EXERCISE A: According to the announcement, what material are the Directors' Cups made from?
EXERCISE B: Edit the records from the start through the line containing "genus: Pantala", replacing "phylum" with "division" wherever it occurs and leaving everything else unchanged. Give only those lines.

PASSAGE GIVEN:
I'd like to thank everyone for coming. I'm Elaine Dreidame and I've been serving as chair of the NACDA Sears Directors' Cup Committee. It gives me great pleasure to announce that Sears is going to sponsor the same total Directors' Cup Program as we currently have in Division I for Division II, another one for Division III and another for the NAIA. It's going to be starting this next academic year, so it's not something that's way down the road.

I'd like to tell you a little bit about the program. We all recognize the Directors' Cup. There will be four Directors' Cups that look just like this. It's Waterford crystal. It's all handmade and it's a beautiful piece. We've got one made up here that says Division III. It's this piece of crystal that will go to the Sears Directors' Cup winner in Division III next year. We'll be announcing it at the banquet next year.

Sears has a family of trophies in sponsorships and postgraduate scholarships that they've been awarding. Currently, at all divisions including the NAIA, they have been presenting conference champions with a Sears/NACDA trophy in recognition of excellence. Starting with next year, as part of the Directors' Cup Program, each of the Division III championships, and there's 24 NCAA championships in Division III, each winner will receive a Waterford crystal vase as representative of that championship. Their institution will be given a $1,000 postgraduate scholarship which they will get to select the recipient of. The recipients for the Sears Postgraduate Scholarships are student support service workers. Your sports information assistants, team managers, trainers, band members, cheerleaders, any students who are in a support role for your athletic programs, that's what this postgraduate scholarship program is all about. So, they'll be putting, not only the crystal vases, but $24,000 in scholarships there for you.

The institution who wins the Directors' Cup will receive a $5,000 postgraduate scholarship and they'll select a recipient of that award. Again, this is a support service award. We also have, as a Sears program, a postgraduate scholarship that's open to the entire division. Each Division III school will get a nomination form and you will be able to nominate one, or more, of your students who serve in a support role. The only rule is that you can't nominate more than one from a given area. Like you could nominate a student trainer and a student manager and a sports information assistant, but you could not nominate two student trainers.

INFORMATION SHOWN:
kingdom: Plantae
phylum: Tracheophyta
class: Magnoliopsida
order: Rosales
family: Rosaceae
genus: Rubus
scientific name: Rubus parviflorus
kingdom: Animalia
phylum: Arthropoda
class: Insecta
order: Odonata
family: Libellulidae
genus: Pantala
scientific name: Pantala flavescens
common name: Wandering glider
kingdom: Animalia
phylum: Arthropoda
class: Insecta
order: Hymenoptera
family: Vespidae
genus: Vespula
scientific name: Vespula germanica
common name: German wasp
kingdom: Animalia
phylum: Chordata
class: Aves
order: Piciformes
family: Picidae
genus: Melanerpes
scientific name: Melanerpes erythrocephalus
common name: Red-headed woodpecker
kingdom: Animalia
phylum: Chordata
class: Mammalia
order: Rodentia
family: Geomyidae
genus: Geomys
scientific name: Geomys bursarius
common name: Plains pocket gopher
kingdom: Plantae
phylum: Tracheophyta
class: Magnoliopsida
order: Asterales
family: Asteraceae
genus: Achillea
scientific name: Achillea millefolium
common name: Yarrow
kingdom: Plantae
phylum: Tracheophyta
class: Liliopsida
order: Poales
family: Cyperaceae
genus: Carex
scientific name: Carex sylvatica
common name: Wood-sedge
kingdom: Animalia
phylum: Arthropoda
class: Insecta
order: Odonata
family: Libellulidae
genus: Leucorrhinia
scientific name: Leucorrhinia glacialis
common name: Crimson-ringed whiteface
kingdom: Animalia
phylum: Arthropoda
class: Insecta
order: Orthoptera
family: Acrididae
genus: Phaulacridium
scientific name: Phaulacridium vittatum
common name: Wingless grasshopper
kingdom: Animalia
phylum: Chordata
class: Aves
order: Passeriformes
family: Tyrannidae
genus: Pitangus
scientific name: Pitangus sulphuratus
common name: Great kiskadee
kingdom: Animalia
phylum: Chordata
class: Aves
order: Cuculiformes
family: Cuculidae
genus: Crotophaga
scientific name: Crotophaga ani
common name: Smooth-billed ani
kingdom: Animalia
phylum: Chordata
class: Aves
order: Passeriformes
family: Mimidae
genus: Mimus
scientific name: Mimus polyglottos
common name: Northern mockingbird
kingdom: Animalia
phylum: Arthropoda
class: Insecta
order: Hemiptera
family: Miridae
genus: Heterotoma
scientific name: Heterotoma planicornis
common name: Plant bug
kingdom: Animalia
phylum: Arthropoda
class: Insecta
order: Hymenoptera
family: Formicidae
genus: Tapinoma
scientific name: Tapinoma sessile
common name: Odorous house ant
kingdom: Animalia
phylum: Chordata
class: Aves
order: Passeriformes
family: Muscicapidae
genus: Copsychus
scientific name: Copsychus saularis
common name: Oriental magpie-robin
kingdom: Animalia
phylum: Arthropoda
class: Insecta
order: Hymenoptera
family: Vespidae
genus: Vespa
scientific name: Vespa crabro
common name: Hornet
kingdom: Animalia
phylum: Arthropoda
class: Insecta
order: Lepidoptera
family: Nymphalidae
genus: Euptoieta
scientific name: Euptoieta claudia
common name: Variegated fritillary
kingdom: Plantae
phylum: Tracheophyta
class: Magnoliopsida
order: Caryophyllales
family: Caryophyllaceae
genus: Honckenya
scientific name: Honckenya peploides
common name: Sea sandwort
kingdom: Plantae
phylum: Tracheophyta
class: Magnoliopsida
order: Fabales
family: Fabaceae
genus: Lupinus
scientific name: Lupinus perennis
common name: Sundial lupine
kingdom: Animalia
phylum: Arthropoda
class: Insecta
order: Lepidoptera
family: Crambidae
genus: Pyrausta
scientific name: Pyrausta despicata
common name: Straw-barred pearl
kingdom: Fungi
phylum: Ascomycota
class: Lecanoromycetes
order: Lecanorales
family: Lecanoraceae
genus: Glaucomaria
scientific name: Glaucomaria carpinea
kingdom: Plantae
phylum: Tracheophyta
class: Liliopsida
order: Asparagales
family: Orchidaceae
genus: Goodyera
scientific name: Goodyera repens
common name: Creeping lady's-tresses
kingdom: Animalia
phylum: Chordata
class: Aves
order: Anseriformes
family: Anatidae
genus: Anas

CORRECT RESPONSE A: They are handmade Waterford crystal.

CORRECT RESPONSE B:
kingdom: Plantae
division: Tracheophyta
class: Magnoliopsida
order: Rosales
family: Rosaceae
genus: Rubus
scientific name: Rubus parviflorus
kingdom: Animalia
division: Arthropoda
class: Insecta
order: Odonata
family: Libellulidae
genus: Pantala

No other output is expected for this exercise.